# PROBLEM:
Below are records; write all of them out exactly.

Household object change records
.....

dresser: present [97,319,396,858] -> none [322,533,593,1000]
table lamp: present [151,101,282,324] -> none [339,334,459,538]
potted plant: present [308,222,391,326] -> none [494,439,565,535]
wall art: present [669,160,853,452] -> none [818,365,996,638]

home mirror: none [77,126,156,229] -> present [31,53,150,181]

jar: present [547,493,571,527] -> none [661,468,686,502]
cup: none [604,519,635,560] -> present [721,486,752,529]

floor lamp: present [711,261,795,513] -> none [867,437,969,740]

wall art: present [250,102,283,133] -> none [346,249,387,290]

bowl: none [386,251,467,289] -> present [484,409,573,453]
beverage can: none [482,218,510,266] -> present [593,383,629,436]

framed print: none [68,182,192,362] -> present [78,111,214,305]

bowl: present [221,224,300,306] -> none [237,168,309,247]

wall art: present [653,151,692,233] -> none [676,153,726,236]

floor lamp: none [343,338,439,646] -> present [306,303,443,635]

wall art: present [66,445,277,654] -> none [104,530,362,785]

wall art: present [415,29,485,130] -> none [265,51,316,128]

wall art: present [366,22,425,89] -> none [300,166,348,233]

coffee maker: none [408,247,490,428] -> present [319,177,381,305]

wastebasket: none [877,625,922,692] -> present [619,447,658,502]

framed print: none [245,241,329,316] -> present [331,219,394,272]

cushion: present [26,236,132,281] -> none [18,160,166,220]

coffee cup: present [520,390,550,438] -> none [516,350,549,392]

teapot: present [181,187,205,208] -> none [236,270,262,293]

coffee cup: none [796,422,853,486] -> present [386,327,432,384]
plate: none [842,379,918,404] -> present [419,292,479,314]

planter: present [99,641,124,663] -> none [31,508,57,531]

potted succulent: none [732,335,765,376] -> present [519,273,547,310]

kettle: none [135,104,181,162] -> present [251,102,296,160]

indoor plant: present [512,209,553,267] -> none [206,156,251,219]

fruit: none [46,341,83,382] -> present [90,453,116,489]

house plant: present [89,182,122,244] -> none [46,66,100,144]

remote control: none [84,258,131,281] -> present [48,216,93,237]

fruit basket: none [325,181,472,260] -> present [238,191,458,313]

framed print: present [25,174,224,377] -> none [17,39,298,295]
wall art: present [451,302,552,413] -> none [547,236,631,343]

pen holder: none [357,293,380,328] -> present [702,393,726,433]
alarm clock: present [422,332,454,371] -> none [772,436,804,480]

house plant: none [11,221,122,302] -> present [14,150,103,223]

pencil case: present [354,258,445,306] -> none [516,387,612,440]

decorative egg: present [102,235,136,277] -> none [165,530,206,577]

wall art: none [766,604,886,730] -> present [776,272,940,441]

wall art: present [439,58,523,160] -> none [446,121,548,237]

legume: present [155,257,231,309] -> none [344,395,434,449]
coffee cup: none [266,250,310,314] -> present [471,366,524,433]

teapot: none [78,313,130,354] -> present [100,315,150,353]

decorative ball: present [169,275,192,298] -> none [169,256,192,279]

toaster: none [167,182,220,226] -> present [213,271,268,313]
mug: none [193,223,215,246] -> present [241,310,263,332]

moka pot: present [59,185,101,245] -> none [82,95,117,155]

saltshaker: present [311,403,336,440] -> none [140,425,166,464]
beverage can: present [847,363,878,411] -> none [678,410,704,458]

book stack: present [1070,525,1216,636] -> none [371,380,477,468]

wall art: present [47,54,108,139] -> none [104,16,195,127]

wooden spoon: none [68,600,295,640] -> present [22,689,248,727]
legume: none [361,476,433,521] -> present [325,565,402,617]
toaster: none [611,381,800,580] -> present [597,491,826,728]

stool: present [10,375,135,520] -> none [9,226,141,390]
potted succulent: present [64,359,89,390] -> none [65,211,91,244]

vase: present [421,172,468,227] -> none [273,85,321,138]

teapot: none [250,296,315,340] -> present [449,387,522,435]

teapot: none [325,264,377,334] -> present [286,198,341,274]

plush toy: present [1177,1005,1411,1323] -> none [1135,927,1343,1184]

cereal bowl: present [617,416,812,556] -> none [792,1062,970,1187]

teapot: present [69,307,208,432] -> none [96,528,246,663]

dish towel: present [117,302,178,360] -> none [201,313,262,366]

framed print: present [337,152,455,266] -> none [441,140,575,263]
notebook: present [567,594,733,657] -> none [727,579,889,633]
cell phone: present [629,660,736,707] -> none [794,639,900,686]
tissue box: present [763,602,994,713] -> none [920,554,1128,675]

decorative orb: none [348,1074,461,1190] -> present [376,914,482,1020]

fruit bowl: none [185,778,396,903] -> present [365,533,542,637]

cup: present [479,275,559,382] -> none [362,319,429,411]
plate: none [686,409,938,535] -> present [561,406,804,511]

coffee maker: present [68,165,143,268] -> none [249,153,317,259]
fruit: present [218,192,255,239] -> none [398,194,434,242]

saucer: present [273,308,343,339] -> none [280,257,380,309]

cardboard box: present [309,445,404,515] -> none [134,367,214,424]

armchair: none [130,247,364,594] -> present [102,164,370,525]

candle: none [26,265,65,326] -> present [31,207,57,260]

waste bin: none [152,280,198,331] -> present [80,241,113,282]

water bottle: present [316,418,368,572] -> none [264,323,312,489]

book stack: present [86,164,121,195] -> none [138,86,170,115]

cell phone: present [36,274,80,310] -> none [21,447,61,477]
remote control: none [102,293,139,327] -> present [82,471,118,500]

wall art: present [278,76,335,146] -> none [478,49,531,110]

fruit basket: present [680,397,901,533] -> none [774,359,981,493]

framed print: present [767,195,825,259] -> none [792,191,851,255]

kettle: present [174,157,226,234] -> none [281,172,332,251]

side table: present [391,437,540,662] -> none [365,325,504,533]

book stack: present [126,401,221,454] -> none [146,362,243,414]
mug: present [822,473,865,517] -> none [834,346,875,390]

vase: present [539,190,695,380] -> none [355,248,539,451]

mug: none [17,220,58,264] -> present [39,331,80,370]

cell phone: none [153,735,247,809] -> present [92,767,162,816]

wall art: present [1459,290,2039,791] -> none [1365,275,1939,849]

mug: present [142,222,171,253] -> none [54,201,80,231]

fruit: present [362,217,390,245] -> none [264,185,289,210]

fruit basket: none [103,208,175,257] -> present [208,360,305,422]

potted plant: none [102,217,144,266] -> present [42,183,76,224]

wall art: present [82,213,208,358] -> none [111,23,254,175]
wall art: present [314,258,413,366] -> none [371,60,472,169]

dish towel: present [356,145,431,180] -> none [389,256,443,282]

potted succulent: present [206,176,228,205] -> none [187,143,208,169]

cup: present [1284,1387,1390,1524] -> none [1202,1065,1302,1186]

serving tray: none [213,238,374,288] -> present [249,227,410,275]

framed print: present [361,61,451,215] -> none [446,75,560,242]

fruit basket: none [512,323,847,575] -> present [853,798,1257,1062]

.....

# ANSWER SECTION:
dresser: present [97,319,396,858] -> none [322,533,593,1000]
table lamp: present [151,101,282,324] -> none [339,334,459,538]
potted plant: present [308,222,391,326] -> none [494,439,565,535]
wall art: present [669,160,853,452] -> none [818,365,996,638]

home mirror: none [77,126,156,229] -> present [31,53,150,181]

jar: present [547,493,571,527] -> none [661,468,686,502]
cup: none [604,519,635,560] -> present [721,486,752,529]

floor lamp: present [711,261,795,513] -> none [867,437,969,740]

wall art: present [250,102,283,133] -> none [346,249,387,290]

bowl: none [386,251,467,289] -> present [484,409,573,453]
beverage can: none [482,218,510,266] -> present [593,383,629,436]

framed print: none [68,182,192,362] -> present [78,111,214,305]

bowl: present [221,224,300,306] -> none [237,168,309,247]

wall art: present [653,151,692,233] -> none [676,153,726,236]

floor lamp: none [343,338,439,646] -> present [306,303,443,635]

wall art: present [66,445,277,654] -> none [104,530,362,785]

wall art: present [415,29,485,130] -> none [265,51,316,128]

wall art: present [366,22,425,89] -> none [300,166,348,233]

coffee maker: none [408,247,490,428] -> present [319,177,381,305]

wastebasket: none [877,625,922,692] -> present [619,447,658,502]

framed print: none [245,241,329,316] -> present [331,219,394,272]

cushion: present [26,236,132,281] -> none [18,160,166,220]

coffee cup: present [520,390,550,438] -> none [516,350,549,392]

teapot: present [181,187,205,208] -> none [236,270,262,293]

coffee cup: none [796,422,853,486] -> present [386,327,432,384]
plate: none [842,379,918,404] -> present [419,292,479,314]

planter: present [99,641,124,663] -> none [31,508,57,531]

potted succulent: none [732,335,765,376] -> present [519,273,547,310]

kettle: none [135,104,181,162] -> present [251,102,296,160]

indoor plant: present [512,209,553,267] -> none [206,156,251,219]

fruit: none [46,341,83,382] -> present [90,453,116,489]

house plant: present [89,182,122,244] -> none [46,66,100,144]

remote control: none [84,258,131,281] -> present [48,216,93,237]

fruit basket: none [325,181,472,260] -> present [238,191,458,313]

framed print: present [25,174,224,377] -> none [17,39,298,295]
wall art: present [451,302,552,413] -> none [547,236,631,343]

pen holder: none [357,293,380,328] -> present [702,393,726,433]
alarm clock: present [422,332,454,371] -> none [772,436,804,480]

house plant: none [11,221,122,302] -> present [14,150,103,223]

pencil case: present [354,258,445,306] -> none [516,387,612,440]

decorative egg: present [102,235,136,277] -> none [165,530,206,577]

wall art: none [766,604,886,730] -> present [776,272,940,441]

wall art: present [439,58,523,160] -> none [446,121,548,237]

legume: present [155,257,231,309] -> none [344,395,434,449]
coffee cup: none [266,250,310,314] -> present [471,366,524,433]

teapot: none [78,313,130,354] -> present [100,315,150,353]

decorative ball: present [169,275,192,298] -> none [169,256,192,279]

toaster: none [167,182,220,226] -> present [213,271,268,313]
mug: none [193,223,215,246] -> present [241,310,263,332]

moka pot: present [59,185,101,245] -> none [82,95,117,155]

saltshaker: present [311,403,336,440] -> none [140,425,166,464]
beverage can: present [847,363,878,411] -> none [678,410,704,458]

book stack: present [1070,525,1216,636] -> none [371,380,477,468]

wall art: present [47,54,108,139] -> none [104,16,195,127]

wooden spoon: none [68,600,295,640] -> present [22,689,248,727]
legume: none [361,476,433,521] -> present [325,565,402,617]
toaster: none [611,381,800,580] -> present [597,491,826,728]

stool: present [10,375,135,520] -> none [9,226,141,390]
potted succulent: present [64,359,89,390] -> none [65,211,91,244]

vase: present [421,172,468,227] -> none [273,85,321,138]

teapot: none [250,296,315,340] -> present [449,387,522,435]

teapot: none [325,264,377,334] -> present [286,198,341,274]

plush toy: present [1177,1005,1411,1323] -> none [1135,927,1343,1184]

cereal bowl: present [617,416,812,556] -> none [792,1062,970,1187]

teapot: present [69,307,208,432] -> none [96,528,246,663]

dish towel: present [117,302,178,360] -> none [201,313,262,366]

framed print: present [337,152,455,266] -> none [441,140,575,263]
notebook: present [567,594,733,657] -> none [727,579,889,633]
cell phone: present [629,660,736,707] -> none [794,639,900,686]
tissue box: present [763,602,994,713] -> none [920,554,1128,675]

decorative orb: none [348,1074,461,1190] -> present [376,914,482,1020]

fruit bowl: none [185,778,396,903] -> present [365,533,542,637]

cup: present [479,275,559,382] -> none [362,319,429,411]
plate: none [686,409,938,535] -> present [561,406,804,511]

coffee maker: present [68,165,143,268] -> none [249,153,317,259]
fruit: present [218,192,255,239] -> none [398,194,434,242]

saucer: present [273,308,343,339] -> none [280,257,380,309]

cardboard box: present [309,445,404,515] -> none [134,367,214,424]

armchair: none [130,247,364,594] -> present [102,164,370,525]

candle: none [26,265,65,326] -> present [31,207,57,260]

waste bin: none [152,280,198,331] -> present [80,241,113,282]

water bottle: present [316,418,368,572] -> none [264,323,312,489]

book stack: present [86,164,121,195] -> none [138,86,170,115]

cell phone: present [36,274,80,310] -> none [21,447,61,477]
remote control: none [102,293,139,327] -> present [82,471,118,500]

wall art: present [278,76,335,146] -> none [478,49,531,110]

fruit basket: present [680,397,901,533] -> none [774,359,981,493]

framed print: present [767,195,825,259] -> none [792,191,851,255]

kettle: present [174,157,226,234] -> none [281,172,332,251]

side table: present [391,437,540,662] -> none [365,325,504,533]

book stack: present [126,401,221,454] -> none [146,362,243,414]
mug: present [822,473,865,517] -> none [834,346,875,390]

vase: present [539,190,695,380] -> none [355,248,539,451]

mug: none [17,220,58,264] -> present [39,331,80,370]

cell phone: none [153,735,247,809] -> present [92,767,162,816]

wall art: present [1459,290,2039,791] -> none [1365,275,1939,849]

mug: present [142,222,171,253] -> none [54,201,80,231]

fruit: present [362,217,390,245] -> none [264,185,289,210]

fruit basket: none [103,208,175,257] -> present [208,360,305,422]

potted plant: none [102,217,144,266] -> present [42,183,76,224]

wall art: present [82,213,208,358] -> none [111,23,254,175]
wall art: present [314,258,413,366] -> none [371,60,472,169]

dish towel: present [356,145,431,180] -> none [389,256,443,282]

potted succulent: present [206,176,228,205] -> none [187,143,208,169]

cup: present [1284,1387,1390,1524] -> none [1202,1065,1302,1186]

serving tray: none [213,238,374,288] -> present [249,227,410,275]

framed print: present [361,61,451,215] -> none [446,75,560,242]

fruit basket: none [512,323,847,575] -> present [853,798,1257,1062]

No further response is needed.